# Family with young kids Abu Dhabi



## satts (Sep 1, 2015)

Hi all,

I have been living in Abu Dhabi for 2 years with my wife and two kids who are 2 and 4 year olds. We are having to cut my housing contract short because we are going back to the UK. We are looking for someone to come in and take the remaining 5 months of the contract off us so that we can recoup some of the money.

It is a 4 bedroom villa with maid room, nice back garden patio area for kids and BBQ and a shared pool (rarely used by anyone) that has just been renovated. Our villa is in a compound of 6 villas and two of those villas are very good British friends of ours (very friendly). It is located in Mohamed Bin Zayed City, Zone 7. It is very quiet around there and 5 minutes from Mazyad and Dalma Malls and 25 minutes to the Corniche. We like it as its easy to get anywhere from there, but you miss out on the city traffic. 

We are willing to leave this fully furnished, including white goods etc, all the kids toys, garden furniture and even the 2010 fully spec Pajero (at a fair cost obviously). So this could be a stress free move for an expat family moving to Abu Dhabi with kids.

I am looking to move out early/mid December and wondering if anyone would be interested.


----------



## Chutia (Sep 22, 2015)

Could you please let me know rent?


----------

**Materials provided**:
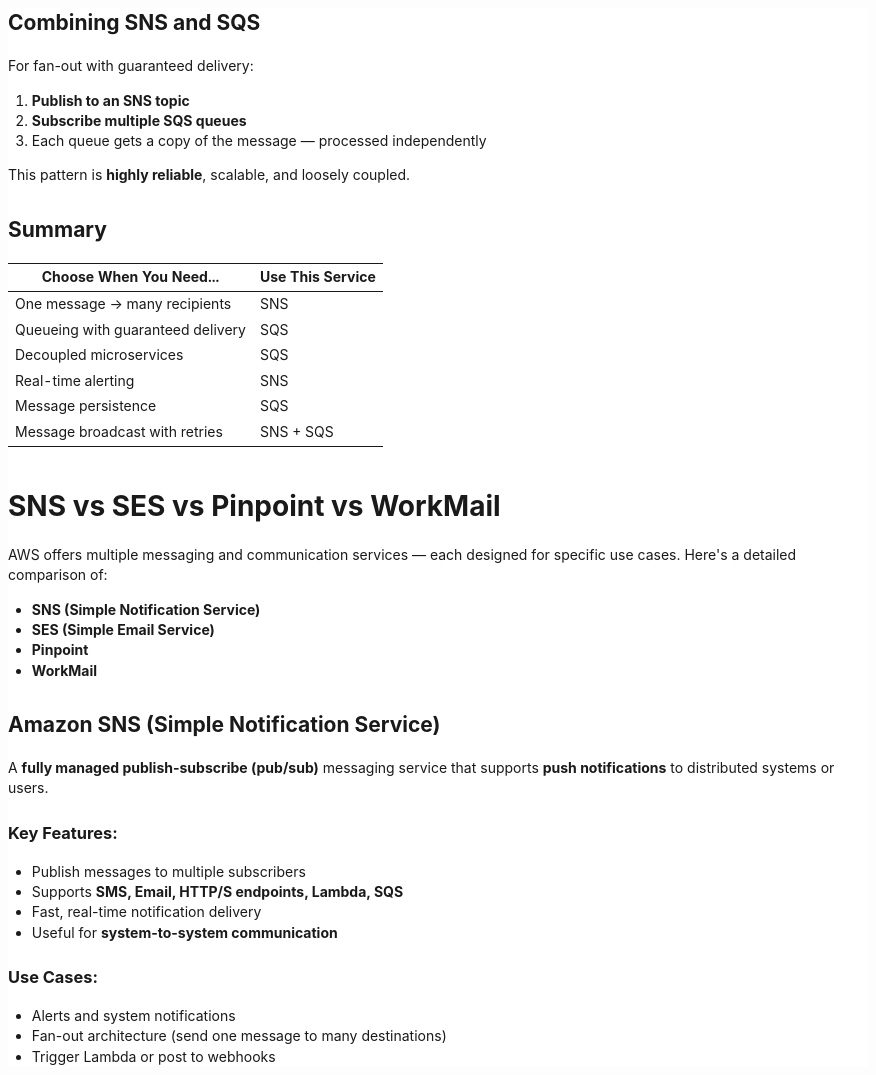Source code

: ## Combining SNS and SQS

For fan-out with guaranteed delivery:

1. **Publish to an SNS topic**
2. **Subscribe multiple SQS queues**
3. Each queue gets a copy of the message — processed independently

This pattern is **highly reliable**, scalable, and loosely coupled.

## Summary

| Choose When You Need...           | Use This Service |
| --------------------------------- | ---------------- |
| One message → many recipients     | SNS              |
| Queueing with guaranteed delivery | SQS              |
| Decoupled microservices           | SQS              |
| Real-time alerting                | SNS              |
| Message persistence               | SQS              |
| Message broadcast with retries    | SNS + SQS        |

# SNS vs SES vs Pinpoint vs WorkMail

AWS offers multiple messaging and communication services — each designed for specific use cases. Here's a detailed comparison of:

- **SNS (Simple Notification Service)**
- **SES (Simple Email Service)**
- **Pinpoint**
- **WorkMail**

## Amazon SNS (Simple Notification Service)

A **fully managed publish-subscribe (pub/sub)** messaging service that supports **push notifications** to distributed systems or users.

### Key Features:

- Publish messages to multiple subscribers
- Supports **SMS, Email, HTTP/S endpoints, Lambda, SQS**
- Fast, real-time notification delivery
- Useful for **system-to-system communication**

### Use Cases:

- Alerts and system notifications
- Fan-out architecture (send one message to many destinations)
- Trigger Lambda or post to webhooks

**Directions**:
- a) In the villa thread, which area of Abu Dhabi is the villa in?
- b) Tally the lines of the entries that contain the string "with", treating case as significant, and give only the number.
The villa thread and the entries come from different sources.

**Solutions by task**:
- a) Mohamed Bin Zayed City, Zone 7.

- b) 3